* [Document text]:

==============================

Mo' Horizons is a duo of DJs from Hannover, Germany. Their music can be described as a mixture of downtempo, acid-jazz, nu jazz, soul, funk, dub, trip hop, big beat, bossa nova, boogaloo and drum'n'bass. They first came to prominence on various compilation albums, including the Buddha Bar series. They are known for their extensive use of sampling and modern production techniques in Latin jazz. They are also known for recording a Portuguese version of the classic hit Hit The Road Jack.

Their tracks were remixed by many DJs, including Nicola Conte, Swag, Skeewiff, Bobby Hughes, Only Child and DJ Day.

Mo' Horizons were initially signed by the 'Stereo Deluxe' label. After releasing their fourth studio album, Mo' Horizons decided to create their own label, Agogo Records. Apart from releasing their own albums, the label also looks for new talent from around the world, in order to help them with their first releases.

==============================

* [Data excerpts]:
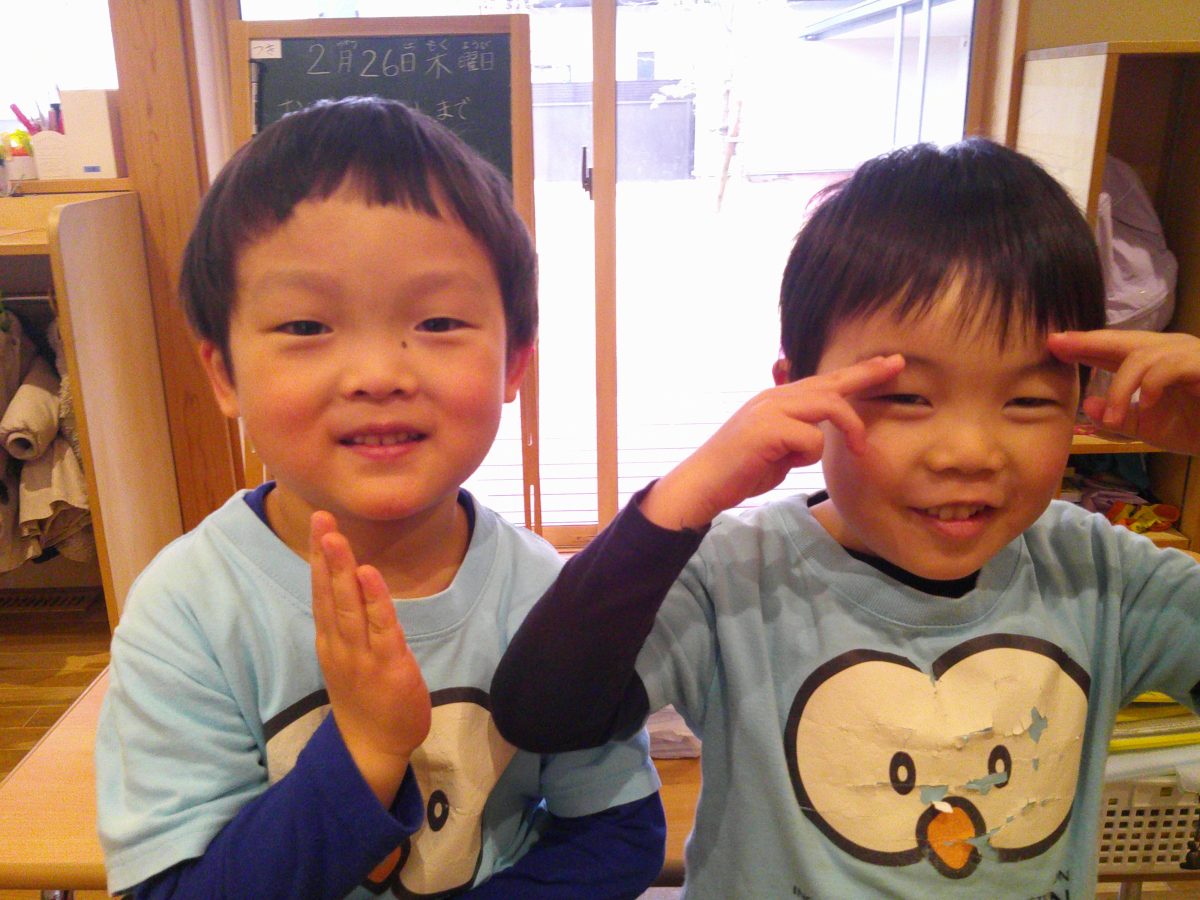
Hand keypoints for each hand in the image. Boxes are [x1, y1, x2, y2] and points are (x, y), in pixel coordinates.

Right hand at [310, 511, 431, 805]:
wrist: (372, 750)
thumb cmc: (365, 701)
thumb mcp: (349, 659)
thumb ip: (349, 627)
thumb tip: (351, 592)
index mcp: (331, 641)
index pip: (322, 592)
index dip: (319, 558)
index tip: (318, 524)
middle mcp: (339, 644)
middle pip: (329, 592)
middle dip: (325, 553)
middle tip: (320, 518)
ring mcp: (361, 655)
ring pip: (348, 605)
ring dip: (342, 569)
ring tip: (337, 537)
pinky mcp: (387, 664)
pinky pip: (380, 626)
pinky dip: (374, 599)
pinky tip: (368, 574)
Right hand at [641, 354, 904, 529]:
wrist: (702, 484)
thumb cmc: (740, 471)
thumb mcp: (778, 450)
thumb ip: (800, 436)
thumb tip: (822, 435)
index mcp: (778, 400)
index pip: (824, 382)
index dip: (857, 373)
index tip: (887, 364)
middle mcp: (775, 398)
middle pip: (831, 382)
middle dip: (867, 374)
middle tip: (897, 364)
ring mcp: (770, 410)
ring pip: (827, 405)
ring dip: (848, 427)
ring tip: (857, 449)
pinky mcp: (767, 429)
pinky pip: (811, 437)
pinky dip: (809, 454)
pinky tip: (787, 463)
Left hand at [1048, 330, 1199, 455]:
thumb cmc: (1198, 427)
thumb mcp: (1151, 427)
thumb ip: (1120, 419)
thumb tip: (1088, 406)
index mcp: (1154, 363)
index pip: (1112, 349)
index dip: (1081, 345)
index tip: (1050, 343)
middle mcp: (1170, 351)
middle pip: (1121, 340)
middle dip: (1087, 341)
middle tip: (1055, 344)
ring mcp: (1190, 354)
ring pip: (1142, 355)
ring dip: (1122, 387)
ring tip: (1115, 417)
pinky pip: (1172, 365)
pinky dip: (1154, 384)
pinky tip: (1148, 403)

==============================

* [What is needed]: Write the next part of the text about Mo' Horizons, picking up after its last sentence. The rows are not needed.

* [Result below]:
Discography

Studio albums

 Come Touch The Sun (1999)
 Remember Tomorrow (2001)
 ...And The New Bohemian Freedom (2003)
 Sunshine Today (2007)
 Mo' Horizons and the Banana Soundsystem (2011)

Singles

 Yes Baby Yes (1999)
 Hit The Road Jack (2000)
 Ay Y N' Ama (2007)
 Lovely Day Inside EP (2008)

Compilations

 Some More Horizons (2005)
 Ten Years Of... (2008)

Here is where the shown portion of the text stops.